With this in mind, here are two top, balanced trusts worth serious consideration right now.
Global dividend trust
Through a combination of share price gains and dividend income, the Bankers Investment Trust (LSE:BNKR) has delivered an average annual return of 11% over the last 10 years.
To put that into context, the FTSE 100‘s delivered a 7% return on the same basis. The FTSE 250 index of mid-cap growth shares produced a 5% average return.
Bankers could be an especially great trust to consider for investors leaning more closely towards dividends. It targets payout growth “greater than inflation, as measured by the UK Consumer Prices Index“, and has raised cash rewards for 58 consecutive years.
The trust’s portfolio comprises roughly 100 global shares, and has significant holdings in technology shares such as Microsoft, Amazon, Apple and Alphabet.
This provides significant growth potential as the digital economy rapidly grows. In total, around 32% of the fund is tied up in tech stocks.

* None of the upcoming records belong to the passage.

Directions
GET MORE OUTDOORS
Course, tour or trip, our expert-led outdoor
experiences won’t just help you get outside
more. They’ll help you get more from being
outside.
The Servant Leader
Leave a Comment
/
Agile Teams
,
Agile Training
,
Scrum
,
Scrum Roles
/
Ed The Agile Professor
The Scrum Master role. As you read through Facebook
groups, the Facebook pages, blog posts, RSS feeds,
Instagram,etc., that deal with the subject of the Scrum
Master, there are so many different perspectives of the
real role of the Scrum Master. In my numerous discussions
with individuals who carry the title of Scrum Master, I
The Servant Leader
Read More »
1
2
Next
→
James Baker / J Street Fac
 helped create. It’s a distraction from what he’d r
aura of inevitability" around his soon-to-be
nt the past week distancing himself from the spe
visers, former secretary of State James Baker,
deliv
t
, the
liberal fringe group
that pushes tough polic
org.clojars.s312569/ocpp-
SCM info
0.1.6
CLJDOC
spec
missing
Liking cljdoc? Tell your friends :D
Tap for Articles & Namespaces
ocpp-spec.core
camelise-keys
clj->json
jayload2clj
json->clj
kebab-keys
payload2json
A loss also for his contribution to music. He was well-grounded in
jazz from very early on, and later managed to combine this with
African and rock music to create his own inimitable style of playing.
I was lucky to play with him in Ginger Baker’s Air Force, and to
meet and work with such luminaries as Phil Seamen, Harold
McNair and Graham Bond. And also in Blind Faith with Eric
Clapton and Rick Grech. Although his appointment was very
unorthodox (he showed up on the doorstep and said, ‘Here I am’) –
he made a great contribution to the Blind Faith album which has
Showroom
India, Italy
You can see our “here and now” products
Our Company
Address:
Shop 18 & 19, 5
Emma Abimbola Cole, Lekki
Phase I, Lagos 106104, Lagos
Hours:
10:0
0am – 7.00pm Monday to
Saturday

But remember that this high weighting could cause Bankers to underperform during economic slowdowns.
High yield growth trust
The JP Morgan Global Growth & Income (LSE:JGGI) trust has performed even more strongly over the last decade. Since summer 2015, it’s provided an average annual return of 17.1%.
As a consequence, it’s comfortably achieved its goal of providing better returns than the MSCI All Country World Index. The total return here sits way back at 10.5%.
This JP Morgan investment trust doesn’t have the stunning dividend growth record of Bankers. Cash rewards fell sharply in 2016 after it reset its payout policy, reflecting plans to deliver dividends totalling 4% of its net asset value (NAV).
But dividends have grown strongly since then, and the revised policy means the trust beats most UK shares on yield.
Like Bankers, it holds a high proportion of US tech shares. This leaves it vulnerable to a slowing global economy, as well as a prolonged market shift from Wall Street equities to non-US stocks.
UK dividend trust
City of London Investment Trust (LSE:CTY) has also raised dividends consistently for more than half a century. They’ve grown every year since 1966, to be exact.
Combined with share price gains, this means over the last decade the trust’s delivered an average annual of 10.6%. I strongly believe returns could substantially improve over the next 10 years as broader demand for UK shares continues to pick up.
You see, City of London is focused on blue-chip companies from Britain’s stock market. These make up around 93% of the entire portfolio, in fact, with major holdings including HSBC, BAE Systems, Shell and Lloyds.
This geographic allocation creates more regional risk than those other global trusts I’ve described. But it also provides the potential for greater returns if the recent shift from US equities to UK stocks continues.